> _To do_
Please edit the lines between the one containing "演練期間啟動 VM。 DR 演練成本涵蓋執行 VM 的計算和儲存成本。" and the one containing "如果您有任何網域控制站或 DNS VM", inclusive, replacing "VPN 閘道" with "虛擬網路閘道" and leaving everything else unchanged. Give only those edited lines.

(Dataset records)
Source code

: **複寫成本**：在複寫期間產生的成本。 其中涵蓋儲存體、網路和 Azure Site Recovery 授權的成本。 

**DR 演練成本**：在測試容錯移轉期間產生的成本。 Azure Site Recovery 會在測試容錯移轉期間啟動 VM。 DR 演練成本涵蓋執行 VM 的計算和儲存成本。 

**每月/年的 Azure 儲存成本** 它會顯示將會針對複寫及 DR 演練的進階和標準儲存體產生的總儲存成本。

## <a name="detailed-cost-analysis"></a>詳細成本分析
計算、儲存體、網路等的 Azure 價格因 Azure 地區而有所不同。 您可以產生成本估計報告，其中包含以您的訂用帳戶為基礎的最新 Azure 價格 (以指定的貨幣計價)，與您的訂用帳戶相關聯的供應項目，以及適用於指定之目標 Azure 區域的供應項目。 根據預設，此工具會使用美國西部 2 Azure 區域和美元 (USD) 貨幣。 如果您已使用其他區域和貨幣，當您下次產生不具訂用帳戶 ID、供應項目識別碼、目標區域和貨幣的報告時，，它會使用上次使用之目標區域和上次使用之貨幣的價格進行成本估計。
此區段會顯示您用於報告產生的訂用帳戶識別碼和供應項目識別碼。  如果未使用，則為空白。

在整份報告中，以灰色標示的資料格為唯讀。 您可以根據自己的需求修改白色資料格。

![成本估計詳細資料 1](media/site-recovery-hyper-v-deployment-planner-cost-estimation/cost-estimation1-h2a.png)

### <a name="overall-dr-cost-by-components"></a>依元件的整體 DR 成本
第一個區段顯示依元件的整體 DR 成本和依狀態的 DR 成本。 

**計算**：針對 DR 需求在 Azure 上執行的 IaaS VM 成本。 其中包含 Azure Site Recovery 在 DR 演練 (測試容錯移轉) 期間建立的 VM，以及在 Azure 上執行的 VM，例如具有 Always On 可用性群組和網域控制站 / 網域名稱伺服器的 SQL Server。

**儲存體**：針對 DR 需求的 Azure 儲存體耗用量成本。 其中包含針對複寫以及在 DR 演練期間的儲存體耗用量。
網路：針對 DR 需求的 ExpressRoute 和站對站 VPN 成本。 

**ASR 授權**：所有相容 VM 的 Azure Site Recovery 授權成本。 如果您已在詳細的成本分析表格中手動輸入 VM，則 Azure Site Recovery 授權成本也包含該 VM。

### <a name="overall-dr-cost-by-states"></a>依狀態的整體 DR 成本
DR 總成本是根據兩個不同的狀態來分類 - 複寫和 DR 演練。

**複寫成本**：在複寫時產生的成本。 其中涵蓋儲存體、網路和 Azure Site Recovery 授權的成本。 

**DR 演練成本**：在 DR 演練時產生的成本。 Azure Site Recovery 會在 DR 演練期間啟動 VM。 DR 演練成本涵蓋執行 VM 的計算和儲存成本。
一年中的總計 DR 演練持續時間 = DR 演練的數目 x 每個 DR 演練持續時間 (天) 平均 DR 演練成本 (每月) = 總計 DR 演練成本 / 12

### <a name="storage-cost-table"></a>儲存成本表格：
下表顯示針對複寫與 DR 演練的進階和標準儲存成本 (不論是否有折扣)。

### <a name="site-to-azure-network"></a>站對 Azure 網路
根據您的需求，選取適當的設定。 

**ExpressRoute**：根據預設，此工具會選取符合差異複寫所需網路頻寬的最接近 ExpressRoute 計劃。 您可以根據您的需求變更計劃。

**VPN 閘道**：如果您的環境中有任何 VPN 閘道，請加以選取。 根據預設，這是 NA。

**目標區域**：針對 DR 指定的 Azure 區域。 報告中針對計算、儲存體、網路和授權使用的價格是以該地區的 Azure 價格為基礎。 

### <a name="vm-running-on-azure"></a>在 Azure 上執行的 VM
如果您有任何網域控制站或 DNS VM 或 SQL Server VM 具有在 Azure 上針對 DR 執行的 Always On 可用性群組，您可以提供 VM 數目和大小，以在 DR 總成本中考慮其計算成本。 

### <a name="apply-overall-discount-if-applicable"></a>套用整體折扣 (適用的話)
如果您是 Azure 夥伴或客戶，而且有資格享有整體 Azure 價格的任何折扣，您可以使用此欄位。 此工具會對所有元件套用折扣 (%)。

> _Answer section_
**DR 演練成本**：在 DR 演練時產生的成本。 Azure Site Recovery 會在 DR 演練期間啟動 VM。 DR 演練成本涵蓋執行 VM 的計算和儲存成本。
一年中的總計 DR 演練持續時間 = DR 演練的數目 x 每個 DR 演練持續時間 (天) 平均 DR 演練成本 (每月) = 總計 DR 演練成本 / 12

### <a name="storage-cost-table"></a>儲存成本表格：
下表顯示針對複寫與 DR 演練的進階和標準儲存成本 (不論是否有折扣)。

### <a name="site-to-azure-network"></a>站對 Azure 網路
根據您的需求，選取適當的設定。 

**ExpressRoute**：根據預設，此工具會選取符合差異複寫所需網路頻寬的最接近 ExpressRoute 計劃。 您可以根據您的需求變更計劃。

**虛擬網路閘道**：如果您的環境中有任何 虛擬網路閘道，請加以選取。 根據預設，這是 NA。

**目標區域**：針對 DR 指定的 Azure 區域。 報告中針對計算、儲存體、網路和授權使用的價格是以該地區的 Azure 價格為基礎。 

### <a name="vm-running-on-azure"></a>在 Azure 上執行的 VM
如果您有任何網域控制站或 DNS VM 或 SQL Server VM 具有在 Azure 上針對 DR 執行的 Always On 可用性群組，您可以提供 VM 數目和大小，以在 DR 總成本中考慮其計算成本。 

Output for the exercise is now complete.